Reading further... Yep. that's exactly how it is done there in
distributed QR solver. At least on top of it.
On Thu, Feb 23, 2012 at 4:54 PM, Dmitriy Lyubimov <dlie...@gmail.com> wrote:
> Wow. Cantor patterns for Givens rotations. I wondered if it already
> had a name or somebody already figured to do something similar. It
> looks like you really got into that level of details there. That's
> extremely cool, sir !
>
> On Thu, Feb 23, 2012 at 4:45 PM, Dmitriy Lyubimov <dlie...@gmail.com> wrote:
>> Thank you, Nathan.
>>
>> On Wed, Feb 22, 2012 at 7:01 PM, Nathan Halko <nat...@spotinfluence.com>
>> wrote:
>>> Hi Dmitriy,
>>>
>>> Just a few comments:
>>>
>>> --the computed factors are approximate A \approx U\SigmaV^{T}
>>
>> Thanks, agreed.
>>
>>>
>>> -- the projection steps seemed transposed to me but they are consistent
>>> throughout ie.
>>> (2) \tilde{u} = \tilde{c}_{r} V \Sigma^{-1}
>>
>> Yes this is probably an earlier error, but in section 3 fold in
>> expressions I beleive should be correct. I assume the convention is
>> that all vectors in equations have columnar orientation (i.e. x'x is
>> inner product, xx' is always outer product). I will check it
>>
>>>
>>> p. 3: transpose \xi to emphasize row vector
>>>
>>> - 'mean of all rows' is a bit misleading, \xi entries are the mean of each
>>> column (column-wise mean as you state below)
>>>
>>
>> Yeah this keeps coming up. means of rows is the same as column mean.

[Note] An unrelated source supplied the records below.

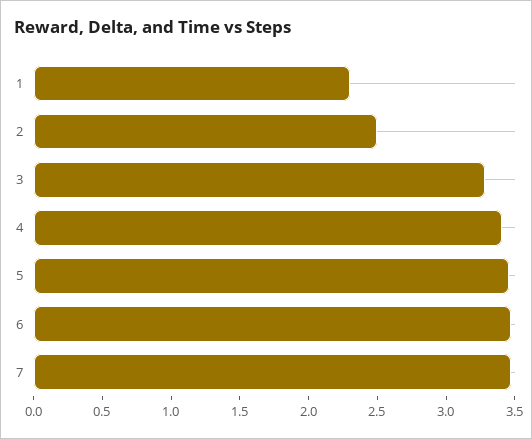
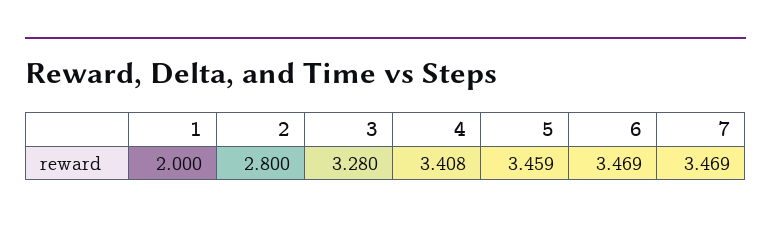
  {
-   "1": 2.3,
+   "1": 2,
-   "2": 2.5,
+   "2": 2.8,
    "3": 3.28,
    "4": 3.408,
    "5": 3.459,
    "6": 3.469,
    "7": 3.469
  }

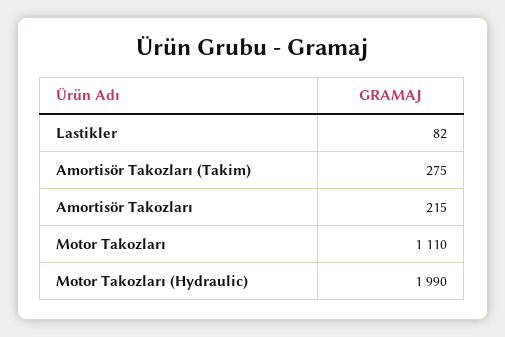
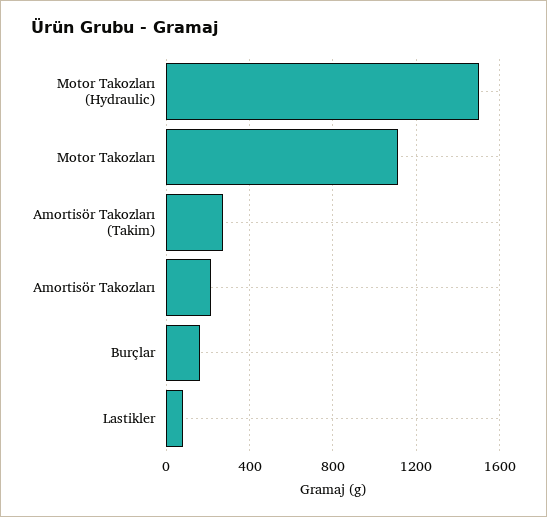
  {
    "Lastikler": 82,
    "Amortisör Takozları (Takim)": 275,
    "Amortisör Takozları": 215,
    "Motor Takozları": 1110,
-   "Motor Takozları (Hydraulic)": 1990
+   "Motor Takozları (Hydraulic)": 1500,
+   "Burçlar": 150
  }

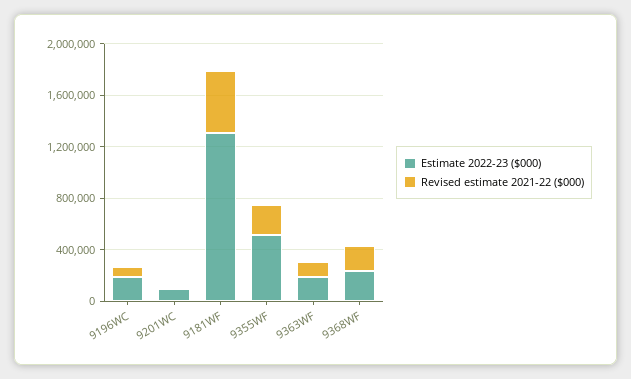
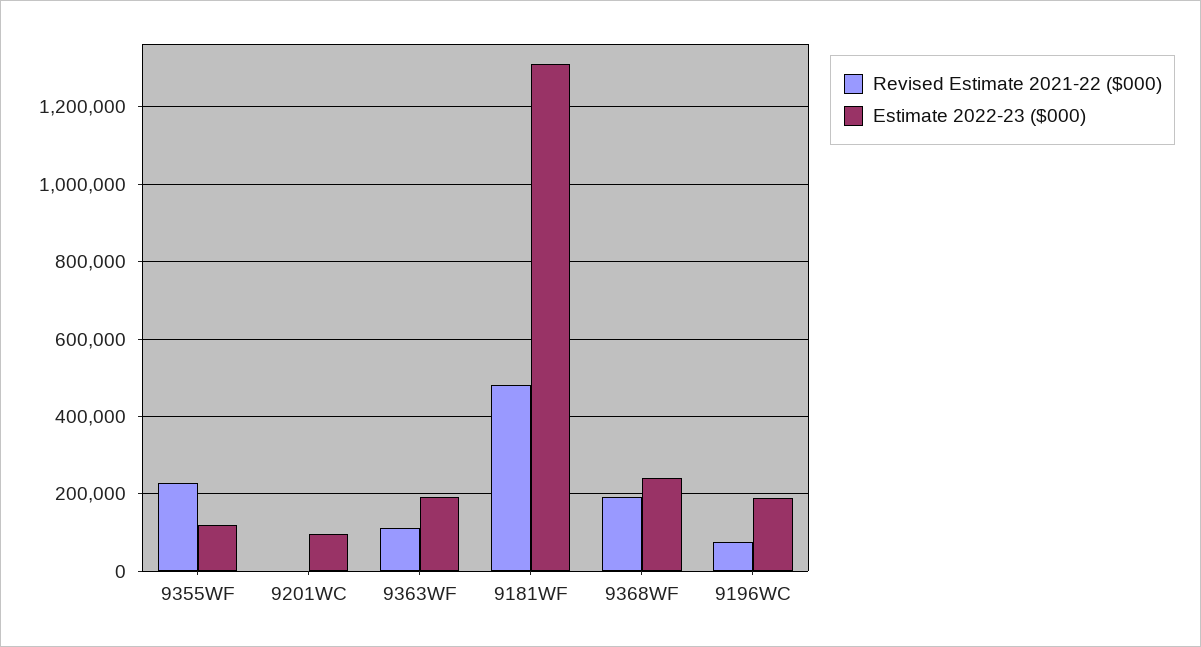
  {
    "Estimate 2022-23 ($000)": {
      "9196WC": 180000,
      "9201WC": 100000,
      "9181WF": 1320000,
-     "9355WF": 500000,
+     "9355WF": 120000,
      "9363WF": 200000,
      "9368WF": 240000
    },
    "Revised estimate 2021-22 ($000)": {
      "9196WC": 80000,
      "9201WC": 0,
      "9181WF": 480000,
      "9355WF": 220000,
      "9363WF": 120000,
      "9368WF": 200000
    }
  }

>> Column mean seems to sound more familiar to people, but mean of rows
>> seems to be more visual: if we have a bunch of data points in multiple
>> dimensions and compute their 'center' (mean) then we say "center of
>> points', or applying to pca situation it converts to 'mean of rows'.
>> But i think concensus is growing that we should always opt out for
>> 'column mean' or at least not mix the two to prevent confusion.
>>
>>
>>> - dimention -> dimension
>>>
>>> I haven't code dived into the new pca code to be familiar with it so the
>>> above comments are just picky notational stuff. I did however, do some
>>> extensive analysis on the standard decomposition part (as of 0.6 SNAPSHOT)
>>> which can be found here
>>
>>
>> Yeah i meant validation of PCA approach. There seems to be somewhat
>> different ways to do it. Some people run eigendecomposition on a
>> covariance matrix which i guess would be adjusted for 1/n. which
>> should be technically equivalent to running svd and then adjusting
>> singular values for n^-0.5 but since nobody really cares about
>> singular values after PCA is done, it seems to be moot. Also it
>> doesn't seem to affect the transformational equations in any way.
>>
>> I was also not sure if i could safely label U rows as original
>> datapoints converted into PCA space (is there is such a thing as PCA
>> space anyway? I saw this concept in some texts i think but i now not
>> sure what was meant by it back there).
>>
>>>
>>> http://amath.colorado.edu/faculty/martinss/Pubs/2012_halko_dissertation.pdf
>>> (starting page 139)
>>
>> This is all cool stuff. I will read it as soon as i get a spare time
>> window. Great!
>>
>> once again, thank you for doing this.
>>
>> -d